Not only is the film intellectually and philosophically rich, it is almost technically perfect. Rob Hardy’s cinematography is beautifully spellbinding, with camera work as curious as the five women in the team. The visual effects and practical effects (which there are surprisingly a lot of) are utterly stunning, capturing the alien nature of the Shimmer with fantastically psychedelic and flowing colors. Most of all, however, the score from Ben Salisbury and Geoff Barrow has its way with the audience to levels I have only heard a few times. The score establishes the mood of every scene, with recurring acoustic guitar themes bringing a sense of curiosity and mystery, winding retro-synths reminiscent of Blade Runner 2049, and one particularly enthralling musical cue towards the end of the film that has stuck with me since I first saw it weeks ago. It is a little four-note sort of hum that is incredibly disturbing; it is in the trailer, and if you watch it, you will know it when you hear it. The reason the score is so important here is that for large portions of scenes, even some up to 10 or so minutes, there is no dialogue whatsoever. As a result, the score ends up being totally encompassing, and if you are a movie score nerd like I am, you won’t stop listening to it for months.

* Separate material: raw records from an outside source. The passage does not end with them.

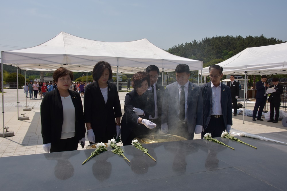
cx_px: 144
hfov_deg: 65.5
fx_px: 223
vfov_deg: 46.4
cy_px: 96
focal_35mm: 28
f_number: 20
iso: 500
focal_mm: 28
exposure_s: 1/320
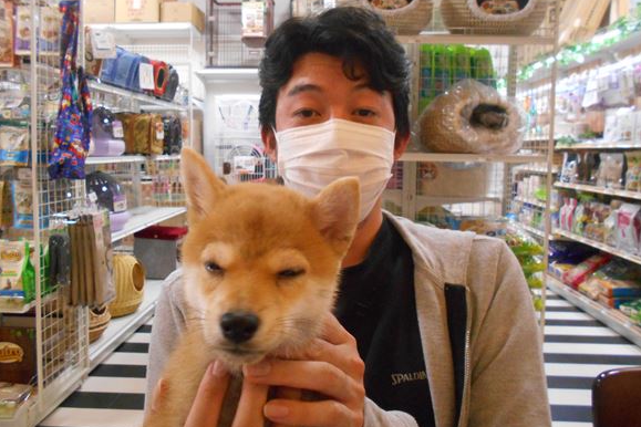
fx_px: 499
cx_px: 324
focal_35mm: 28
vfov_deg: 46.3
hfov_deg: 65.5
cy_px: 186
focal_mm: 4.6
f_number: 3.2
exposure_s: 1/80
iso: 800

The atmosphere that this score creates varies widely across the emotional spectrum. The film has a unique ability to shift from deep sadness, to sheer confusion, to nervous exhilaration and so on without any sort of disconnect between scenes, as Garland and his editors found a way to construct the film in a way that flowed beautifully from scene to scene. The three most prominent emotions or states-of-mind that you will find yourself experiencing within this film are a state of complete terror, a feeling of your mind being completely blown, and a tense combination of the two, ending up in a sort of nervous curiosity and investment. The originality of the film only adds to this, as each emotional experience is enhanced by an additional feeling of never seeing anything like it before.  

As far as performances go, Annihilation again was an all-around success. Natalie Portman is amazing, and at times she carries much of load on the performance front. Gina Rodriguez plays a character that you may find yourself hating as she descends into madness, but she does it so masterfully that you cannot help but appreciate it. Despite not having a whole lot screen time, Oscar Isaac runs the gamut on this one, showing his equal ability to portray charisma and all-out confusion/mystery. Tessa Thompson, Jennifer Jason Leigh, and Tuva Novotny also bring strong performances in supporting roles.

There is so much to this film that I have yet to explore within this review. From the theme of self-destruction (of which there is much more to discuss), to the events of the film within spoiler-territory that I did not discuss (as I pray that anyone reading this would please find a way to see this film), you could talk about Annihilation for hours and hours without even scraping the surface of the film. Isn’t the best science fiction this way? We still haven’t stopped discussing and analyzing legendary films like 2001: A Space Odyssey even 50 years after its release. I predict that Annihilation will have a similar fate. My rating for this film is 5/5 stars: an absolute masterwork.